I harvested my initial brew (a very light pale + wheat) that provided an extremely clean yeast cake, that I washed a few times and then made a starter on DME. From this, I stored off in 50 mL falcon tubes... Each tube has ~5-10 mL of yeast, and this is plenty to start the new brew. It really doesn't need a whole lot to get going. I haven't had any off flavours from this initial harvest, so I'm not bothering to keep any from the 3rd generation (I just discard the trub from each new brew).

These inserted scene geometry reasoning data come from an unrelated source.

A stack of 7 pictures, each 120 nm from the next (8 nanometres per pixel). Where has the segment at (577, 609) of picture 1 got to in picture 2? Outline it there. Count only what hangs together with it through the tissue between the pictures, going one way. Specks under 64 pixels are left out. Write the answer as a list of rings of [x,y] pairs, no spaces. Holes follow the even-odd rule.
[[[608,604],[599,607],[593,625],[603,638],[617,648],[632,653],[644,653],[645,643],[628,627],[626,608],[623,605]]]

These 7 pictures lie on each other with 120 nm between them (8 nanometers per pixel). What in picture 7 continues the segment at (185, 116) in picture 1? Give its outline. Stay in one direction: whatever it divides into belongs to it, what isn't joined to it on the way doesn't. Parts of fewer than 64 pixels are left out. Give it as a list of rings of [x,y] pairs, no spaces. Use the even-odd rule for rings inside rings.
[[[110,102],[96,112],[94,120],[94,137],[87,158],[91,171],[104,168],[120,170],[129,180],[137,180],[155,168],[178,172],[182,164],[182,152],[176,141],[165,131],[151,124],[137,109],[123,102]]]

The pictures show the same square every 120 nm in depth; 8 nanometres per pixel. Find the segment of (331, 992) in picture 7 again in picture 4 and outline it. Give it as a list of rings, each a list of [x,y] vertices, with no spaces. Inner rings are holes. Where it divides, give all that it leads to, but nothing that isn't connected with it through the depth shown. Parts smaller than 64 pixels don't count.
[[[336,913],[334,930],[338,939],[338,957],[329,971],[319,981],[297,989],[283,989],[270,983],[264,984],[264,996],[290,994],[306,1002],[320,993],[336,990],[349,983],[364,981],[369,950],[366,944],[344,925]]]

Because it is so useful at room temp, I now use fwk cubes to brew Kveik beers as the temperature control doesn't matter (I actually try to keep these warmer!), which saves my fv for the temperature controlled brews. 

Hope that helps.


----------



## Grmblz (7/6/20)

Nick667 said:


> Has anyone using Kveik got a sour almost lemony flavor in the beer? So far I have brewed a cream ale now 2 weeks in the bottle and a pale ale about to be bottled and when I checked the FG today it had a slight sourness to it and the cream ale at 2 weeks is well fermented but has a sourness that is a bit over powering. The malt was lager malt with a little toffee malt and the last time I brewed it it took quite a long time to mellow. But I would appreciate any other experiences people have had.
> PS Brewed at 30C.


I've played with it a bit, Kveik King, Loki, and Voss, sour isn't what I would call it, more Tangerine/Mandarin with a hint of citrus bitterness rather than sour, works really well in dark Belgians, and very nice in a Coopers vintage clone although it changes it into a completely different beer, as much as I like the speed @ 35c (lower temps slow it it down and mute the flavours) for my palate it's quite restricted in the style of beers it's appropriate for, I'm going to try it in Dipa's but my impression is it needs a fairly big beer to carry the flavours it imparts. Maybe ferment at lower temps to reduce those flavours but then you lose the speed advantage so why bother. just my experience so far.


----------



## D20 (8/6/20)

I'm 3 days into the Kveik IPA I've brewed, currently fermenting at 35C in my RoboBrew. Started at 1063, now at 1014. Initial ferment was thrashing along within in 3 hours. Clean citrus aroma - might be from the Citra, Falconer's Flight and Mosaic, not sure yet. I'll transfer out of the Robo before dry hopping. Impressed so far, even for winter ferments.


----------



## D20 (5/8/20)

I’ve just cropped slurry of Imperial Yeast Kveiking off it’s 5th ferment, and it’s still fermenting super clean and extremely quickly. All the ferments have knocked out in 2 days, regularly at 35C. 
How many generations have you found Kveik still performs well till?


----------